An AI agent on one side of a shoji screen, the eval suite walled off on the other.
Traditionally, shoji don't lock.

My instinct, still evolving, is that eval code belongs in a separate repo, with restricted access and different ownership. A shoji, the sliding paper screen, makes a deliberate division in a room, and it slides because it's meant to. That's the right model. The goal isn't to seal the coding agent away from the evals forever. Sometimes it should see them, to debug a flaky case or refactor the harness itself. The goal is to control when the screen opens. Closed by default, open by a deliberate act, never ambient. The coding agent writing the implementation works with the screen shut. When it needs the eval side, that's a different session, ideally a different instance, and whatever it learns there doesn't get to quietly inform the implementation the evals are meant to judge.

All of this points to a deeper truth: we're not striving for correctness now as much as we are for trust.

From Correctness Verification to Trust Calibration #

Everything above leads here.

We've been doing correctness verification. Same input, same output, assert the result, mark it green. That discipline is rigorous, well-understood, and wrong for this problem.

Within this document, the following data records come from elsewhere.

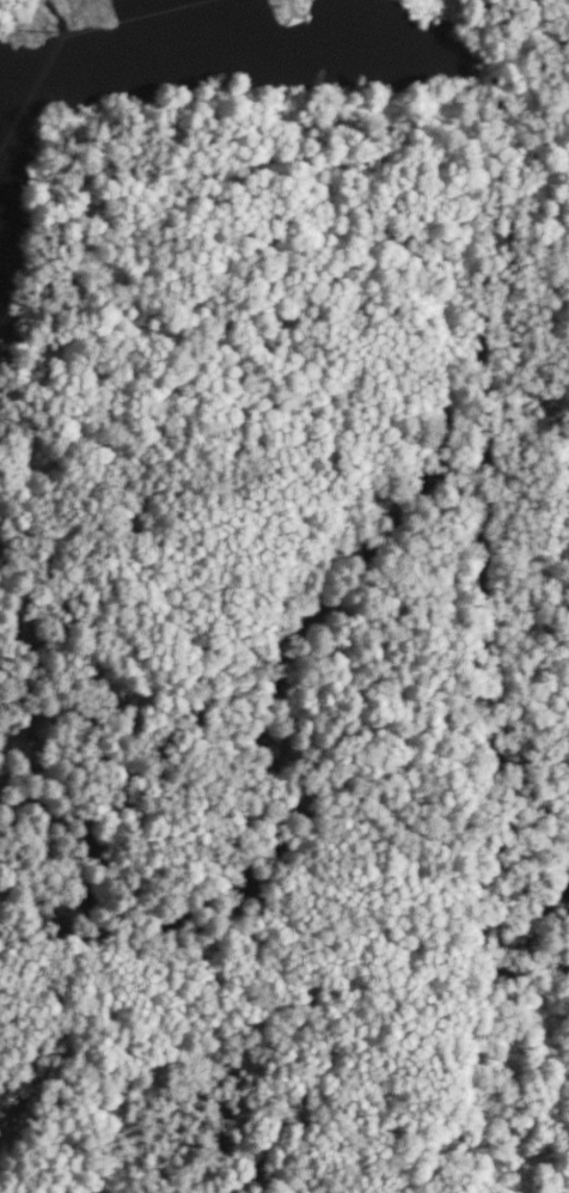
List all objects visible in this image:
power tower: (54, 29)

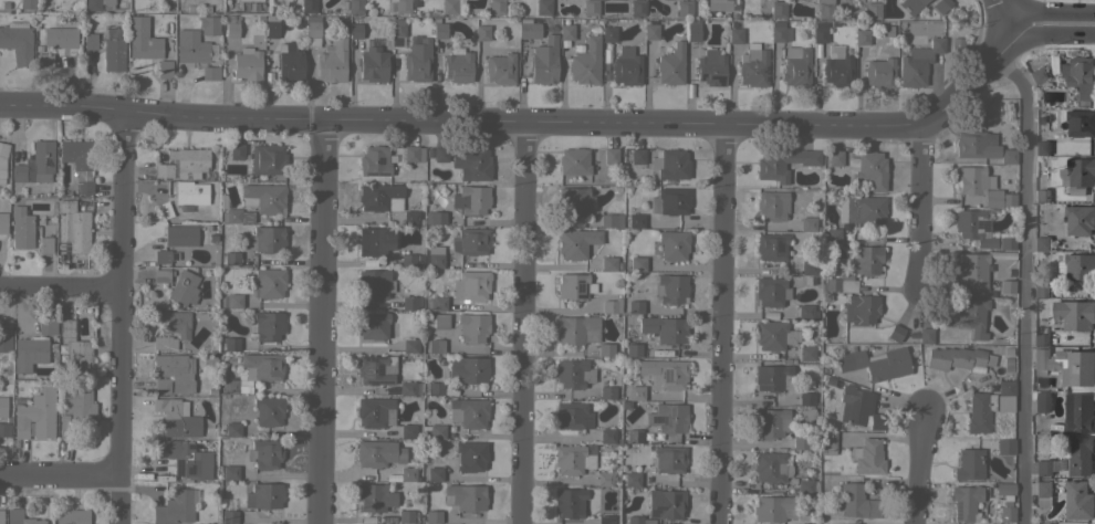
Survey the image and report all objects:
building: (249, 0)
building: (27, 4)
building: (98, 5)
building: (721, 5)
building: (911, 5)
building: (941, 5)
building: (308, 6)
building: (449, 6)
building: (355, 7)
building: (402, 7)
building: (496, 7)
building: (543, 7)
building: (590, 7)
building: (637, 7)
building: (684, 8)
building: (778, 9)
building: (824, 9)
building: (872, 11)
road: (1002, 14)
building: (209, 25)
building: (397, 28)
building: (439, 28)
building: (231, 29)
building: (271, 29)
building: (528, 29)
building: (355, 30)
building: (650, 30)
building: (692, 30)
building: (312, 31)
building: (481, 31)
building: (566, 31)
building: (779, 32)
building: (819, 32)
building: (608, 34)
building: (734, 35)
building: (59, 37)
building: (861, 37)
building: (142, 39)
building: (17, 41)
building: (90, 41)
building: (957, 43)
building: (192, 47)
building: (113, 51)
building: (417, 59)
building: (43, 60)
building: (333, 60)
building: (544, 61)
building: (289, 62)
building: (586, 62)
building: (670, 63)
building: (918, 63)
building: (247, 64)
building: (373, 64)
building: (457, 65)
building: (500, 66)
building: (753, 66)
building: (796, 66)
building: (626, 67)
building: (711, 67)
building: (164, 69)
building: (837, 71)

What we actually need is trust calibration. Not "does this pass" but "how much do we stake on this, under what conditions, and who's accountable when that trust breaks." Those are different questions. They require different infrastructure, different culture, and a different relationship with failure.

Trust isn't binary. It accrues. It decays. It transfers slowly from humans to systems, and only as fast as the evidence warrants. A green dashboard doesn't build trust. Months of stable pass rates, clean tripwires, honest oracles, and reviewers who are still actually reviewing. That builds trust.

The agent isn't trying to pass our evals. It's trying to earn our confidence.

Build the infrastructure that measures whether it has.

And if our evals are still just asserting correctness against a system that doesn't guarantee it, now we know what they're lying about.